Expectativas de inflação continuaram caindo, mas permanecem acima da metaMarcello Casal Jr/Agência Brasil
"Endossando o cenário esperado do comitê até aqui, prosseguem a moderação gradual da atividade em curso, a diminuição da inflação corrente e a redução nas expectativas de inflação. No entanto, o Comitê seguirá vigilante e, como usual, não hesitará em retomar o ciclo de alta se julgar apropriado", diz o 16º parágrafo da ata.
Na ata da sua última reunião, o colegiado reafirmou o "o firme compromisso com o mandato do Banco Central de levar a inflação à meta".
Emendou que seguirá acompanhando o ritmo da atividade econômica - que destacou ser fundamental para a determinação da inflação, em particular a de serviços - e das expectativas de inflação - que afirmou continuarem desancoradas e serem determinantes para o comportamento da inflação futura.
Também afirmou que seguirá acompanhando o repasse do câmbio para a inflação, o balanço de riscos, e a dinâmica da inflação corrente.
"Diante das condições observadas e prospectivas, o cenário prescreve uma política monetária significativamente contracionista por período bastante prolongado", disse.
O comitê ressaltou na sequência que "a perseverança, firmeza e serenidade na condução da política monetária favorecerão a continuidade desse movimento, importante para a convergência da inflação à meta com menor custo".
Disse também que a conclusão obtida durante a reunião e compartilhada por todos os membros do Copom foi a de que "em um ambiente de expectativas desancoradas, como é o caso do atual, exige-se uma restrição monetária maior e por mais tempo do que outrora seria apropriado".

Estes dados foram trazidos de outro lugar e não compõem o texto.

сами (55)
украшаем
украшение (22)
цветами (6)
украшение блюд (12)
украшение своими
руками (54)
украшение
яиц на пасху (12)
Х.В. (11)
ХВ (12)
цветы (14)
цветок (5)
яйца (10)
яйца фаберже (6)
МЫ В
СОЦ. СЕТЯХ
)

O colegiado destacou que continua acompanhando detidamente o comportamento do mercado de trabalho. Segundo a ata, o debate da última reunião, dos dias 9 e 10, enveredou por duas dimensões: uma conjuntural, buscando entender o aquecimento do setor e suas perspectivas, e uma estrutural, sobre como o mercado de trabalho se alterou e como cada mudança tem impactado indicadores e a sua interpretação.

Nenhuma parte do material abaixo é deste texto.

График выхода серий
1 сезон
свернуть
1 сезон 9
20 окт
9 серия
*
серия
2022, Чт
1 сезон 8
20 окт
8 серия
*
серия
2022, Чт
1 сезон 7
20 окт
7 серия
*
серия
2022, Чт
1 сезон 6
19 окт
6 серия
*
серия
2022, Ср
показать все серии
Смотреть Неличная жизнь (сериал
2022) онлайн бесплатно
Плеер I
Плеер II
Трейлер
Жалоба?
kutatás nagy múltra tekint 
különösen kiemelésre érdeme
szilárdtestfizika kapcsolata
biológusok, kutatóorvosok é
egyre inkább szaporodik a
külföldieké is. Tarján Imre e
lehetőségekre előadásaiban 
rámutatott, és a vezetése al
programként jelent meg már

"Concluiu-se que o mercado de trabalho está em patamar bastante apertado, que há sinais incipientes de desaquecimento e que a compreensão da separação entre fatores conjunturais e estruturais deve continuar a ser aprofundada, à luz de evidências que necessitam de tempo para uma análise mais robusta", diz o 6º parágrafo da ata.
"O cenário externo ainda segue incerto. Os riscos de longo prazo, assim como várias das fontes de incerteza mais imediatas se mantêm. De todo modo, ainda que muitos riscos latentes persistam, o cenário internacional está menos incerto do que esteve há alguns meses", diz o texto.
A avaliação contrasta com a ata anterior, publicada em 11 de novembro. Naquele momento, o Copom havia mencionado "riscos de longo prazo", como a política comercial americana, a precificação de fundamentos e o aumento dos gastos fiscais em vários países. Também havia mencionado a necessidade de cautela.